If the court finds that an attorney for the claimant mailed notice of intent to initiate litigation without reasonable investigation, or filed a medical negligence claim without first mailing such notice of intent which complies with the reasonable investigation requirements, or if the court finds that an attorney for a defendant mailed a response rejecting the claim without reasonable investigation, the court shall submit its finding in the matter to The Florida Bar for disciplinary review of the attorney. Any attorney so reported three or more times within a 5-year period shall be reported to a circuit grievance committee acting under the jurisdiction of the Supreme Court. If such committee finds probable cause to believe that an attorney has violated this section, such committee shall forward to the Supreme Court a copy of its finding.

 

§ 766.206(4), Fla.
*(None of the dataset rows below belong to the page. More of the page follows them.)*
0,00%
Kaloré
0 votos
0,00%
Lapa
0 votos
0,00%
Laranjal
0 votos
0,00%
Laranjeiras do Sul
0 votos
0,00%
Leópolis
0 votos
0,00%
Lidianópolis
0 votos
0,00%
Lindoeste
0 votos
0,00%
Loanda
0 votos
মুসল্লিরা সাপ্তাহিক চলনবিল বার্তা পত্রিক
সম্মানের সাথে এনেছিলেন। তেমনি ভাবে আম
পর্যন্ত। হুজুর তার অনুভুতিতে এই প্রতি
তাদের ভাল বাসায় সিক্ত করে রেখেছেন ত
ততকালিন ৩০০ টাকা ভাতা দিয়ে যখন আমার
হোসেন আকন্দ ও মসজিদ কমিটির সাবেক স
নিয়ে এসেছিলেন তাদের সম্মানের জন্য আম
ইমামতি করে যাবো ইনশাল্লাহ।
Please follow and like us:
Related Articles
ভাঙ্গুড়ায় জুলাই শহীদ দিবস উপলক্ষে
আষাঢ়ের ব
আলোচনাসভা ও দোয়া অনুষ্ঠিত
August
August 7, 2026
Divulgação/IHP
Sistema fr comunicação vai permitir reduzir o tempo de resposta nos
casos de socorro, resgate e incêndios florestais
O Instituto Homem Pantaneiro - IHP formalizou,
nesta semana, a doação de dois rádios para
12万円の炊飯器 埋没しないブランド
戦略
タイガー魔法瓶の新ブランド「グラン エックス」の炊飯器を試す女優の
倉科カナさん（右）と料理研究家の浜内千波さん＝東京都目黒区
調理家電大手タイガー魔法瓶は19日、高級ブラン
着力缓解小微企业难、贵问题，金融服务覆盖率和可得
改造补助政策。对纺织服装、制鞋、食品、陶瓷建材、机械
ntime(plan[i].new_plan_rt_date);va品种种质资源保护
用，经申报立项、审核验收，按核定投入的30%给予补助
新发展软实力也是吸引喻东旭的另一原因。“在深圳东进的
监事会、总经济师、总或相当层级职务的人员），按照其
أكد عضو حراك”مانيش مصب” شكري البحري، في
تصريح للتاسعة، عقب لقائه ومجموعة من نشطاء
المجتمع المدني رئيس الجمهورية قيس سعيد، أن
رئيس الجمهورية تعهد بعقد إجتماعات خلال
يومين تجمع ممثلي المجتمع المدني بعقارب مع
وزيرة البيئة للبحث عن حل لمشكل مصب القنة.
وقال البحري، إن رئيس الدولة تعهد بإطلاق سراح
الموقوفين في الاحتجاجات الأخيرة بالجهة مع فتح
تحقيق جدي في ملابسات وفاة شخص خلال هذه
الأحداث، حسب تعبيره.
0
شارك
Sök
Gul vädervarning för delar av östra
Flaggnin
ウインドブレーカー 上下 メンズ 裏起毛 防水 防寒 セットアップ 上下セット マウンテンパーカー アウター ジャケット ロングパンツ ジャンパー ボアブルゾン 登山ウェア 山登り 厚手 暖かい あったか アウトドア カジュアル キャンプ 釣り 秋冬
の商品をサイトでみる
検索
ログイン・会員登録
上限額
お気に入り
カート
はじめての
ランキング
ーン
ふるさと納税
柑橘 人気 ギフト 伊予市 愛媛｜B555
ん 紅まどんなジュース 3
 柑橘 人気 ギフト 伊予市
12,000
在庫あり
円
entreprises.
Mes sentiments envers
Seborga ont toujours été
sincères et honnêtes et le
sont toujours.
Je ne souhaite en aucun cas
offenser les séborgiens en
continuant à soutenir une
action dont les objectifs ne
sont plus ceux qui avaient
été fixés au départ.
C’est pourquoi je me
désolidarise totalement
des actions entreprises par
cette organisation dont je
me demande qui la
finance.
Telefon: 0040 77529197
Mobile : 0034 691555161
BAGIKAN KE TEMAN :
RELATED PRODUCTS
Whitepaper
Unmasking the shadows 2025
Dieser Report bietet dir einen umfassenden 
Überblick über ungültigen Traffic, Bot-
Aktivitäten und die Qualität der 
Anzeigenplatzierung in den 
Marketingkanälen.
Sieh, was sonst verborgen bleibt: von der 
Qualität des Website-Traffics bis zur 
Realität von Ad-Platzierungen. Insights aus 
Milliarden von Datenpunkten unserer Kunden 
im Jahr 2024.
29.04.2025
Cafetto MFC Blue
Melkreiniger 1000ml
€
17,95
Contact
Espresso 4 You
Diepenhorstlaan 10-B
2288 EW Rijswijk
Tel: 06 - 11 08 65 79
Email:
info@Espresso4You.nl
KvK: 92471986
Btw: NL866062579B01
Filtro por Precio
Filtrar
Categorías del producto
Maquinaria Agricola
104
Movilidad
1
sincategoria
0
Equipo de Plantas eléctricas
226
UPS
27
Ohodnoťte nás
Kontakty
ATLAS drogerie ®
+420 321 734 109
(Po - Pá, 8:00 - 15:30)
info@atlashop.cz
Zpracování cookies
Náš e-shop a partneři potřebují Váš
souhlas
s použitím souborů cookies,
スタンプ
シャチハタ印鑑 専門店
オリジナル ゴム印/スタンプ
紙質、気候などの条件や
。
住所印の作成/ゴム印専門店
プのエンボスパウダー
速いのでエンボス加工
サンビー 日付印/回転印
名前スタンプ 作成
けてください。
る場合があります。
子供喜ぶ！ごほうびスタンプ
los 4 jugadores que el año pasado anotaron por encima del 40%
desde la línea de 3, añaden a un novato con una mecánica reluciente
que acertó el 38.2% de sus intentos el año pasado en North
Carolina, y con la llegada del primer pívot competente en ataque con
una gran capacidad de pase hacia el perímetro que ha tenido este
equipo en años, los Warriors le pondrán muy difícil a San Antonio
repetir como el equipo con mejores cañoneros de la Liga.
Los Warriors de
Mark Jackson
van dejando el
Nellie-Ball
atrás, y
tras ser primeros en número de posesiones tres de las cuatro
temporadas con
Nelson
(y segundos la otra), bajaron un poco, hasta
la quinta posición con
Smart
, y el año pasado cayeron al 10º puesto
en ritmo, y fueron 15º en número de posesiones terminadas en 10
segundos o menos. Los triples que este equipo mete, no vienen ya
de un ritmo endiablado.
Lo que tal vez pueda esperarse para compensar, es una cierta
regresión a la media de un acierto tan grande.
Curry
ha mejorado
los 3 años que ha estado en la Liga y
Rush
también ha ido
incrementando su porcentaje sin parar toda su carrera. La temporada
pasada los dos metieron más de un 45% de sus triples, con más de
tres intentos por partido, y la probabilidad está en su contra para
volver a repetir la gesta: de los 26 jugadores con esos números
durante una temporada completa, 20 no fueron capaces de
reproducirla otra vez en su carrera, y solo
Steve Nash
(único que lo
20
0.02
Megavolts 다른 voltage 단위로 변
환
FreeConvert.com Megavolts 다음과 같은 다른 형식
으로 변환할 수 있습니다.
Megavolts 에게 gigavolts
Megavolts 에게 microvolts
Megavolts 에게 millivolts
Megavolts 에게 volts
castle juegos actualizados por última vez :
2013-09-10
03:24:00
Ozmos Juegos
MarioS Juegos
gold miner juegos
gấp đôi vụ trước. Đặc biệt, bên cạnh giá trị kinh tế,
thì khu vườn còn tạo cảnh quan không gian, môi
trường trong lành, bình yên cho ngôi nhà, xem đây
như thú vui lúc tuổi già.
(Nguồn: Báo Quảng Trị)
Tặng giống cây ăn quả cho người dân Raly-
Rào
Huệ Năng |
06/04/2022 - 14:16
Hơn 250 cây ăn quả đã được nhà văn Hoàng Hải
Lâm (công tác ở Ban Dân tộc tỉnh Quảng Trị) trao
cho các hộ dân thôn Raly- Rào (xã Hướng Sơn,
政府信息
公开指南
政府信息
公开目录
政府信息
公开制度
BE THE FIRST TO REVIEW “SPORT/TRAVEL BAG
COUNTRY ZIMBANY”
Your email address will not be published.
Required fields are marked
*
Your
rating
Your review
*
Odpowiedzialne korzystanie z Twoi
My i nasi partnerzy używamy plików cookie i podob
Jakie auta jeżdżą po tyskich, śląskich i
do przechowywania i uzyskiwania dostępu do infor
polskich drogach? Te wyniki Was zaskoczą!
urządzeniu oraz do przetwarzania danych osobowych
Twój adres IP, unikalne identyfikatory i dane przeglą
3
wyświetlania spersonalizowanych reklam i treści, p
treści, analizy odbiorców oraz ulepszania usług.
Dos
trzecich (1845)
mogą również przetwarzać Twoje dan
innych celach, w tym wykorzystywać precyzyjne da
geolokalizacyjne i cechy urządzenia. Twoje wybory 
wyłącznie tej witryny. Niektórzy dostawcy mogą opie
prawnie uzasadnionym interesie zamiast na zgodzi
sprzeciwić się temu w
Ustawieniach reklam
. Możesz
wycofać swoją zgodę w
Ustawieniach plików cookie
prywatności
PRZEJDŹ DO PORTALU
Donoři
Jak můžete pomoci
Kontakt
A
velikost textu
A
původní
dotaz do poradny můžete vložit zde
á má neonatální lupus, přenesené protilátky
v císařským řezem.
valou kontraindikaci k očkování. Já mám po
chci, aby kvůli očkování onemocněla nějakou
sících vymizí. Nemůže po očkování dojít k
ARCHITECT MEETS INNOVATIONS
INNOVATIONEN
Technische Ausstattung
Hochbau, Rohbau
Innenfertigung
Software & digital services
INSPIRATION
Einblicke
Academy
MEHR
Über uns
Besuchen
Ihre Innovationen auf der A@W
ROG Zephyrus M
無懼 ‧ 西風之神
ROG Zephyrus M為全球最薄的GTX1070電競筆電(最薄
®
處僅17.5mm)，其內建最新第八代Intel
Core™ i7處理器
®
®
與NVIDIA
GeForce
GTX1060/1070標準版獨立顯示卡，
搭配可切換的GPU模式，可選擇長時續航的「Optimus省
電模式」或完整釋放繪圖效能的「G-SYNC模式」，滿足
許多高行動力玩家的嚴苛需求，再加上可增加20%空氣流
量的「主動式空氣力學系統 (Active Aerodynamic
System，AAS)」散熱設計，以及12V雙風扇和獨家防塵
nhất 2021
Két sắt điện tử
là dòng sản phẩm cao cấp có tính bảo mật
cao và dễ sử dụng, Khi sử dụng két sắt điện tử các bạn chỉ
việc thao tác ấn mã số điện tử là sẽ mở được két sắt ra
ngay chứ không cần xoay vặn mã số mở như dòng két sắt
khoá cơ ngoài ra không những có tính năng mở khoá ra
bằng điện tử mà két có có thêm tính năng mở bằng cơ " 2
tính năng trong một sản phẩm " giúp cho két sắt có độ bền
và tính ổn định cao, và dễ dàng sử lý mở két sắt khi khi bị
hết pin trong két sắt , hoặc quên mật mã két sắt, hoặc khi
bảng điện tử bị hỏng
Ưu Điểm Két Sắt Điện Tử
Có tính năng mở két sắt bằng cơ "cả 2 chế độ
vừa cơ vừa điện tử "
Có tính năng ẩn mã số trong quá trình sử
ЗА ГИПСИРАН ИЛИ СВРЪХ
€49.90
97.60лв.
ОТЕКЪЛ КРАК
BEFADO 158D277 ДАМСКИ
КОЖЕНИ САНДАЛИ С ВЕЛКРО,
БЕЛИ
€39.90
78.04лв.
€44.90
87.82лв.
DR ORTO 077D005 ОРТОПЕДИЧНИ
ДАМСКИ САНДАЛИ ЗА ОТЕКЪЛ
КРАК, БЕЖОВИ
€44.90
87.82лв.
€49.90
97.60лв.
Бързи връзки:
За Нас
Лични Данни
Stat.

 

Doctors who are not properly qualified, or who improperly corroborate a claim or denial, also face consequences. “If the court finds that the corroborating written medical expert opinion . . . lacked reasonable investigation or that the medical expert submitting the opinion did not meet the expert witness qualifications . . . , the court shall report the medical expert . . . [to the state’s disciplinary authority for that expert].” § 766.206(5)(a), Fla. Stat. Further, “[t]he court shall refuse to consider the testimony or opinion attached to any notice of intent or to any response rejecting a claim of an expert who has been disqualified three times pursuant to this section.” § 766.206(5)(b), Fla. Stat.

 

Contributory and Comparative Fault

 

In most negligence actions, “any party found to be greater than 50 percent at fault for his or her own harm may not recover any damages.” § 768.81(6), Fla. Stat. Thankfully, that limitation “does not apply to an action for damages for personal injury or wrongful death arising out of medical negligence pursuant to chapter 766.” Id.

 

When there are multiple defendants, section 768.81(3) states that “the court shall enter judgment against each party liable on the basis of such party’s percentage of fault and not on the basis of the doctrine of joint and several liability.” (Joint and several liability would make each defendant responsible to pay the damages of all defendants.)

 

Section 766.112 further specifies that liability for “teaching hospitals” and “a board of trustees of a state university” are only based on the percentage of fault, not on joint and several liability.